I didn’t launch ‘rogue unit’ investigation to get to Gordhan – Tom Moyane

The former Sars commissioner claimed yesterday he was duty-bound to report the dealings of two criminal employees.


Former commissioner of Sars Tom Moyane has released a statement in which he claims he launched a criminal case into a so-called rogue unit at the revenue service not as a vendetta against Pravin Gordhan, but rather because he was informed of “illegal spying activities” and was legally advised he should report it.

“It is alleged by the media and others that not only did I use the Advocate Sikhakhane panel report to “purge the good guys” but that I also used the case to get to Minister Gordhan for political reasons. All of which are untruthful,” Moyane says.

Moyane says that around April/May 2015 he was approached by two panicked and belligerent employees who wanted to get something off their chest. He says over the next two and a half hours, in the presence of “a colleague” and a tape recorder the two began to unburden themselves of crimes they had committed in 2007.

He says these two nameless colleagues told him that in 2007 they had been instructed to install 15 illegal cameras in the offices of SAPS and NPA, the information from which they would download on Sunday evenings and pass on to their manager Janse Van Rensburg, who would then pass it on to Ivan Pillay, who in return would pass it on to an unnamed “senior SARS official”.

Moyane claims the two then produced evidence of the recordings and claimed the hope was to influence the outcome of the ANC elections of 2007 in Polokwane between Thabo Mbeki and Jacob Zuma. He adds that the two nameless employees subsequently turned themselves in and turned State’s witness to avoid prosecution.

“I thought it wise that I put this on record and dispel this nefarious and maliciously falsified narrative,” he says, cryptically adding, “This (sic) actions and others that I will share with you in time intensified the fight against me but it’s okay.”

He closed by saying that some journalists had been given access to SARS and taxpayer information by the same “good guys” and closed that he would expose them too.

“With time I will tell you the names of this journalist’s names, and I guess some you know. Let’s pause for now,” he said.

A report by the Nugent commission set up to investigate misconduct at the revenue service found in September  2018 that President Cyril Ramaphosa should fire Moyane “immediately“. The president did so after “applying his mind” to the report’s findings.
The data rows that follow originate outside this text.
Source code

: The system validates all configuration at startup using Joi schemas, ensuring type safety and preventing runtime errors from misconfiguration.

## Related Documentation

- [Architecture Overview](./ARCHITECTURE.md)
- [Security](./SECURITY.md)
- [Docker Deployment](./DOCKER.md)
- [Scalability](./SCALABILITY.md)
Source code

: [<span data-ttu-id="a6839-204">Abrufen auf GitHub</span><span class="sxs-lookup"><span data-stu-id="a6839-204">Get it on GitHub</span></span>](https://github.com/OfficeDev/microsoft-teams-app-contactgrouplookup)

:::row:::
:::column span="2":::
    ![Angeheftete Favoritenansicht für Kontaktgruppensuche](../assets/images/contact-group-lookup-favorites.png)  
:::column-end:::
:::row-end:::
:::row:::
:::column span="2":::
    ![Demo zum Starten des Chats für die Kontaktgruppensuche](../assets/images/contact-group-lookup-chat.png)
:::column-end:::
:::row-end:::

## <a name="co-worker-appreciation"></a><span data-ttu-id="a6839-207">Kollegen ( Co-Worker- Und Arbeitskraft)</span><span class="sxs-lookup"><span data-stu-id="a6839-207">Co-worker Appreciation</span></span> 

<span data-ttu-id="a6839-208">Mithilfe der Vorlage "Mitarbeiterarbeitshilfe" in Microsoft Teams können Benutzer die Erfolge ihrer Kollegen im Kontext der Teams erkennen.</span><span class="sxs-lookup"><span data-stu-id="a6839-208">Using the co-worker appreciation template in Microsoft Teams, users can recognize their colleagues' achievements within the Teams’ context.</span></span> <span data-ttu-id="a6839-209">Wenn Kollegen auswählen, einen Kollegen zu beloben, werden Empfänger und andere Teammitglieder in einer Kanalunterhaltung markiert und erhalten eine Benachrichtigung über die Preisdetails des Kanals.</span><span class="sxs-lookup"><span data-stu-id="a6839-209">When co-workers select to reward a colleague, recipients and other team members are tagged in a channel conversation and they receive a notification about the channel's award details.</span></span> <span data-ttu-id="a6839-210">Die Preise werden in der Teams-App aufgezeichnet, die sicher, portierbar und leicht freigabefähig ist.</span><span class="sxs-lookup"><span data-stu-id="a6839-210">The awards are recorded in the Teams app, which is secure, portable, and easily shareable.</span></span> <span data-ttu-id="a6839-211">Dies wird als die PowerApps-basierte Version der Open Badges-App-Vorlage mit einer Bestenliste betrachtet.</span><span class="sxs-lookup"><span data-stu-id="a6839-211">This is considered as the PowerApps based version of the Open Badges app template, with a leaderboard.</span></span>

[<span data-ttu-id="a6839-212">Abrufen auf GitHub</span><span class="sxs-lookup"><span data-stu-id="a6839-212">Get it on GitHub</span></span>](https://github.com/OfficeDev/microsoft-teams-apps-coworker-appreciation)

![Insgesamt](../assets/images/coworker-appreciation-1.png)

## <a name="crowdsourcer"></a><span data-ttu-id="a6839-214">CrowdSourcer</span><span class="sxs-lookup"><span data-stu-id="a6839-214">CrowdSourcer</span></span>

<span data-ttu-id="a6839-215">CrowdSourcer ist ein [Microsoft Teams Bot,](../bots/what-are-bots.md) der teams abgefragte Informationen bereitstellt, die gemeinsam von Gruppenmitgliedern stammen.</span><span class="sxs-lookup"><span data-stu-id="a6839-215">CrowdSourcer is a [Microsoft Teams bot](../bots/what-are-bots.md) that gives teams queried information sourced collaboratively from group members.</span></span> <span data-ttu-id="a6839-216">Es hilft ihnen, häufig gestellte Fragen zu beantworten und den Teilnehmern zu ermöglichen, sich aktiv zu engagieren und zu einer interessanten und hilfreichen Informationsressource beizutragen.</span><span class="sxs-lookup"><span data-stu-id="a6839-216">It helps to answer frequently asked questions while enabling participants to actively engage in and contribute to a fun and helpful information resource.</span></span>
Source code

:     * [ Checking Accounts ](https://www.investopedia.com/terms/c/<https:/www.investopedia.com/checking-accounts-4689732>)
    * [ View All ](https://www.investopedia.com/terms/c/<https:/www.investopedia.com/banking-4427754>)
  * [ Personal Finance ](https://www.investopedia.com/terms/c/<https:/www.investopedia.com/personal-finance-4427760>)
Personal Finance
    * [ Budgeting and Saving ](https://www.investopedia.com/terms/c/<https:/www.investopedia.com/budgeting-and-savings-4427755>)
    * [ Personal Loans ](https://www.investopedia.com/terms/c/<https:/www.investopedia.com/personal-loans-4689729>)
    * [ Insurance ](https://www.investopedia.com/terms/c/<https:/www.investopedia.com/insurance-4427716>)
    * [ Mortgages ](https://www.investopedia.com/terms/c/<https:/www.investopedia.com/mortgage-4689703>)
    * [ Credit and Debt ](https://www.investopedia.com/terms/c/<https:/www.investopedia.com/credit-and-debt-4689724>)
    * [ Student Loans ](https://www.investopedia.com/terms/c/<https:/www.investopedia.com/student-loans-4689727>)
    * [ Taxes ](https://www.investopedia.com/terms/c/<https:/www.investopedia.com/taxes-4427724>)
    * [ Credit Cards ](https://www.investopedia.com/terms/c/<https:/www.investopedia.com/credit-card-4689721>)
Moyane’s attempts to get his job at Sars back stopped in December last year after Judge Hans Fabricius ruled that Moyane’s application for an interim interdict, restoring him to his position and allowing him to remain on suspension with his full salary and benefits pending the outcome of a disciplinary hearing, was not urgent. He said Moyane had not proved he would suffer irreparable harm if the order was not granted.

Fabricius delivered a scathing judgment in which he severely criticised Moyane for attacking, insulting, and defaming the office of the president and Judge Nugent without reasonable cause and hurling insults at every conceivable opportunity.

Moyane, who reportedly now runs a florist, has been at the centre of two separate criminal investigations by the Hawks, and in January Angelo Agrizzi accused Moyane at the Zondo commission of stopping treasury from blacklisting Bosasa saying, “When Tom Moyane took on the role of director-general at the department of correctional services, the bribes paid by Bosasa to officials at the department increased from R500,000 a month to R750,000”.